Since then, FCEUd has been further extended by other members of the emulation/ROM hacking scenes. To this day, FCE has been the most widely forked emulator, in part, because of the work we did extending it from an NES player to an NES development tool. But as you will see, this will bring me to another point later: The work done on FCE-derived forks is very widespread without much communication between parties. Ultimately, it's a mish-mash mix of talent tackling the same ideas from different vantage points without direct collaboration. And I think it's a shame.

GCNrd

The main development cycle on FCEUd was during 2002. I learned quite a bit from this project, and it got me interested in debugging other architectures. The next architecture I took on was Nintendo GameCube, officially abbreviated "GCN".

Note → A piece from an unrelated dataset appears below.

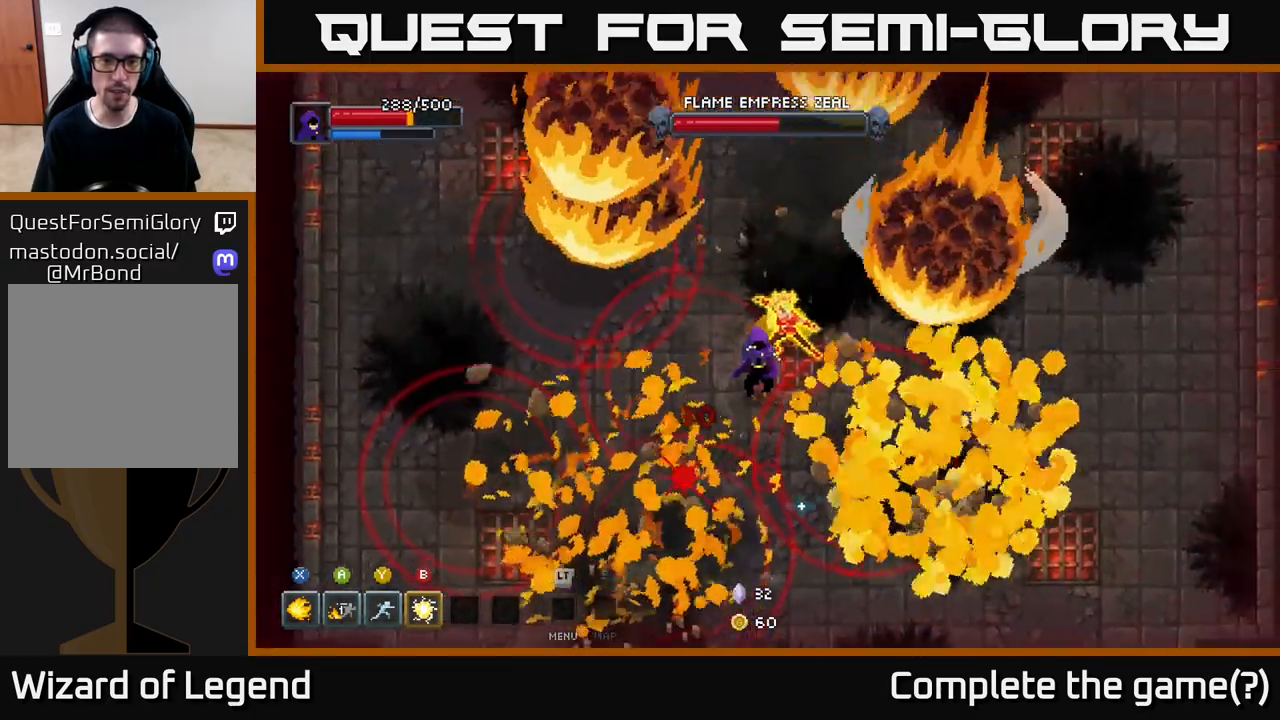
{"buttons": [], "left_stick": "left", "right_stick": "center", "events": [[17, "A", "down"], [50, "left_stick", "left"], [167, "A", "up"], [233, "A", "down"], [333, "A", "up"], [383, "A", "down"], [500, "A", "up"]]}
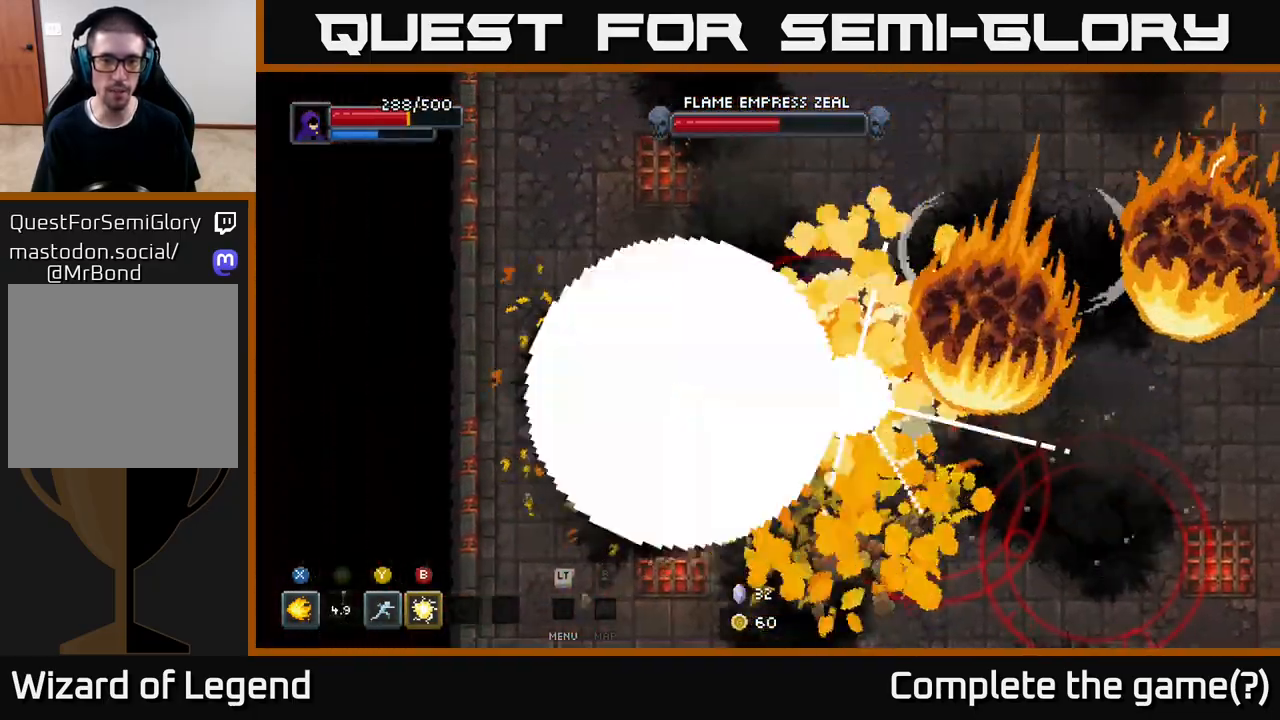
{"buttons": [], "left_stick": "up-left", "right_stick": "center", "events": [[67, "A", "down"], [167, "A", "up"], [400, "left_stick", "up-left"]]}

Sometime in 2003, hackers discovered a flaw in the GCN game Phantasy Star Online, which was compatible with the GCN BroadBand Adapter (BBA). This quickly became known as the PSO exploit, and allowed running "homebrew" code on a consumer GCN.

The PSO exploit worked something like this: Hacker Joe sets up his own DNS server, and tells PSO to use that server IP address as its default gateway. This way, PSO asks Hacker Joe's DNS server where it can find Sega's PSO server. Hacker Joe's DNS server tells PSO that Sega's server is located on Hacker Joe's PSO server. PSO happily connects to Hacker Joe's PSO server, which then tells PSO that there is an update available. PSO happily downloads the "PSO loader stub" which is posing as an official update to PSO. PSO happily launches the PSO loader stub which takes over the GCN and begins downloading a larger executable (of Hacker Joe's choice) from Hacker Joe's PSO server. The PSO loader stub then launches Hacker Joe's executable, and Hacker Joe now has total control over his GCN. In short, PSO is tricked by Hacker Joe into running code that it never should have in the first place.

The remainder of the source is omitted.